3. Originally Posted by cloud5
b) By substitution $\displaystyle y=x+\frac{1}{x}$, transform the equation $\displaystyle 6x^4+5x^3-38x^2+5x+6=0$ into quadratic equation in y and both values of y that satisfy the quadratic equation. Hence solve the equation $\displaystyle 6x^4+5x^3-38x^2+5x+6=0$.

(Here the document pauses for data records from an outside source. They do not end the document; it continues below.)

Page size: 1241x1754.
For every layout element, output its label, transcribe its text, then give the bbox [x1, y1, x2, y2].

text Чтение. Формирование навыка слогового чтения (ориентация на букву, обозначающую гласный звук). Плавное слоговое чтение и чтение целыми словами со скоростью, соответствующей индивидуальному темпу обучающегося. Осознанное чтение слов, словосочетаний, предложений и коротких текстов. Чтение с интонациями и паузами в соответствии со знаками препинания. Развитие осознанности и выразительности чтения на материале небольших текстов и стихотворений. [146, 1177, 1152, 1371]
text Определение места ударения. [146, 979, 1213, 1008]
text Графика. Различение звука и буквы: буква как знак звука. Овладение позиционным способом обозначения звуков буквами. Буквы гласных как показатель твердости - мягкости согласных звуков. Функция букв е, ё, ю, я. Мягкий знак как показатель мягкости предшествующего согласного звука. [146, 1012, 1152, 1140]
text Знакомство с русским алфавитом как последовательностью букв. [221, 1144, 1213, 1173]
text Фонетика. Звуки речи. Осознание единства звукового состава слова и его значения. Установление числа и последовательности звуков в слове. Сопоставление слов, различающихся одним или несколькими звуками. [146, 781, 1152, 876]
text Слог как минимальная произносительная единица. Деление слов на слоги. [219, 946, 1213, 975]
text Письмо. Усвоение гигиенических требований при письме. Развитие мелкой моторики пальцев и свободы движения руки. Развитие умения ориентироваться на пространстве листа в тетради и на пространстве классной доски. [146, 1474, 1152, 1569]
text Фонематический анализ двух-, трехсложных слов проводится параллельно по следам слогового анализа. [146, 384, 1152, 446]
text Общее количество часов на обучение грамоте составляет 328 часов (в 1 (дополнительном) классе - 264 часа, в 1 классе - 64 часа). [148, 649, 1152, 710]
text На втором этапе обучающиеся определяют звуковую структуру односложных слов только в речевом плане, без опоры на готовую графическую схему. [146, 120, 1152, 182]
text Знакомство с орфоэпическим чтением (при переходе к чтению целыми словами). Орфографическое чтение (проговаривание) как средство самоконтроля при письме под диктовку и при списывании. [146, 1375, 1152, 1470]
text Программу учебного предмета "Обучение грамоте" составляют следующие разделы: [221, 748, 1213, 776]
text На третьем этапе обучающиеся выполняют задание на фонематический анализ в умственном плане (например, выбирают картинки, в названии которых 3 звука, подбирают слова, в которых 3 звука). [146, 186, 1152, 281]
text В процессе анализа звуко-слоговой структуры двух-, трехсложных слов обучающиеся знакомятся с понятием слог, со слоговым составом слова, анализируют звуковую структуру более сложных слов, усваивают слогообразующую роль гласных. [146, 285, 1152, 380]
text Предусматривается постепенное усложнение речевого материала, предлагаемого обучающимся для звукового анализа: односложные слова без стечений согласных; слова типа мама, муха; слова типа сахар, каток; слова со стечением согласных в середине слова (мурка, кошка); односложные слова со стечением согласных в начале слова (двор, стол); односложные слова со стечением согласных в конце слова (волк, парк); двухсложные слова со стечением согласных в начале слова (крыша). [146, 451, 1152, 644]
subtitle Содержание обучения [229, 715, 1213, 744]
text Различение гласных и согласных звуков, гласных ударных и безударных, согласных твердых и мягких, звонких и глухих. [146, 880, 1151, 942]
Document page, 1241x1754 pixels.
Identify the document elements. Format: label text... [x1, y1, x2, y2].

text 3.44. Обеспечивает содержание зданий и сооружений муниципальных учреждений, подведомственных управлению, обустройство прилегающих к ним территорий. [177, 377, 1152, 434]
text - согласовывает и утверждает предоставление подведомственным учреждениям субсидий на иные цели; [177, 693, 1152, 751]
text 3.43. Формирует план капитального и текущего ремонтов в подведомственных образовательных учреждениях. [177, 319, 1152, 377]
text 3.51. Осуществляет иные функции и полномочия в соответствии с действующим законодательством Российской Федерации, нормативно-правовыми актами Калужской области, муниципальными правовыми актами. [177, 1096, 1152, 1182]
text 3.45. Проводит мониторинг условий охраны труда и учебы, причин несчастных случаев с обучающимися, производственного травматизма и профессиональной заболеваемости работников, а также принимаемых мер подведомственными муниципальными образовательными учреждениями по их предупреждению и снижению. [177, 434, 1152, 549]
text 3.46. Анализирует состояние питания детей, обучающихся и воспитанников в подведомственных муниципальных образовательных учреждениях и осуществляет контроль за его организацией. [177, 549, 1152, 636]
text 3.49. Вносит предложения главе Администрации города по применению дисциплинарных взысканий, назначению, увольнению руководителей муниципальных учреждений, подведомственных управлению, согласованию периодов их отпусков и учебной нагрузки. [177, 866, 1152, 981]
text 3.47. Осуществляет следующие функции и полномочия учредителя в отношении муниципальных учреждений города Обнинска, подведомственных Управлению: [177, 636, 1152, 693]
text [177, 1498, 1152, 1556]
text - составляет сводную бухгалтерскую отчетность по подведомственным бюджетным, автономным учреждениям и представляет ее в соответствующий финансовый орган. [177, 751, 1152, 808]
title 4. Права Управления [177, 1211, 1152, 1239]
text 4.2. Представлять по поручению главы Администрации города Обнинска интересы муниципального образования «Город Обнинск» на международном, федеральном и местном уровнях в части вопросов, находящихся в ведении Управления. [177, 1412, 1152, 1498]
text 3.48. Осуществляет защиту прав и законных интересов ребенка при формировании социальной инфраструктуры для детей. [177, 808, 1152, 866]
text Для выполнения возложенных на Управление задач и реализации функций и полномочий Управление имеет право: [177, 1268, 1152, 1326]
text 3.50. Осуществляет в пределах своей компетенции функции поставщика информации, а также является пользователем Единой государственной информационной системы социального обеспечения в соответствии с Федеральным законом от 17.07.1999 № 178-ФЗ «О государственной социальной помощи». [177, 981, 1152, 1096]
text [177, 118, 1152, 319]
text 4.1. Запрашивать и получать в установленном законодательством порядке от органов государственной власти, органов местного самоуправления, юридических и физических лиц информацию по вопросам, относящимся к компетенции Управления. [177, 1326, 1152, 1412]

$\displaystyle 6x^4+5x^3-38x^2+5x+6=0$
Divide both sides by x^2:
$\displaystyle 6x^2+5x-38+\frac{5}{x}+\frac{6}{x^2}=0$

So,
$\displaystyle 6x^2+5x-38+\frac{5}{x}+\frac{6}{x^2}$
\displaystyle \begin{aligned} &= 6x^2 + \frac{6}{x^2} + 5x + \frac{5}{x} - 38 \\ &= 6\left(x^2 + \frac{1}{x^2}\right) + 5\left(x + \frac{1}{x}\right) - 38 \\ &= 6\left(x^2 + 2 + \frac{1}{x^2}\right) + 5\left(x + \frac{1}{x}\right) - 38 - 12 \\ &= 6\left(x + \frac{1}{x}\right)^2 + 5\left(x + \frac{1}{x}\right) - 50 \\ &= 6y^2 + 5y - 50 \end{aligned}

\displaystyle \begin{aligned} 6y^2 + 5y - 50 &= 0 \\ (3y + 10)(2y - 5) &= 0 \\ 3y + 10 &= 0 \\ y &= -\frac{10}{3} \\ 2y - 5 &= 0 \\ y &= \frac{5}{2} \end{aligned}
Replace y with $\displaystyle x + \frac{1}{x}$:
\displaystyle \begin{aligned} x + \frac{1}{x} &= -\frac{10}{3} \\ 3x^2 + 3 &= -10x \\ 3x^2 + 10x + 3 &= 0 \\ (3x + 1)(x + 3) &= 0 \\ 3x + 1 &= 0 \\ x &= -\frac{1}{3} \\ x + 3 &= 0 \\ x &= -3 \end{aligned}
\displaystyle \begin{aligned} x + \frac{1}{x} &= \frac{5}{2} \\ 2x^2 + 2 &= 5x \\ 2x^2 - 5x + 2 &= 0 \\ (2x - 1)(x - 2) &= 0 \\ 2x - 1 &= 0 \\ x &= \frac{1}{2} \\ x - 2 &= 0 \\ x &= 2 \end{aligned}
So your answers are $\displaystyle x = -3,\; -\frac{1}{3},\; \frac{1}{2},\; 2$.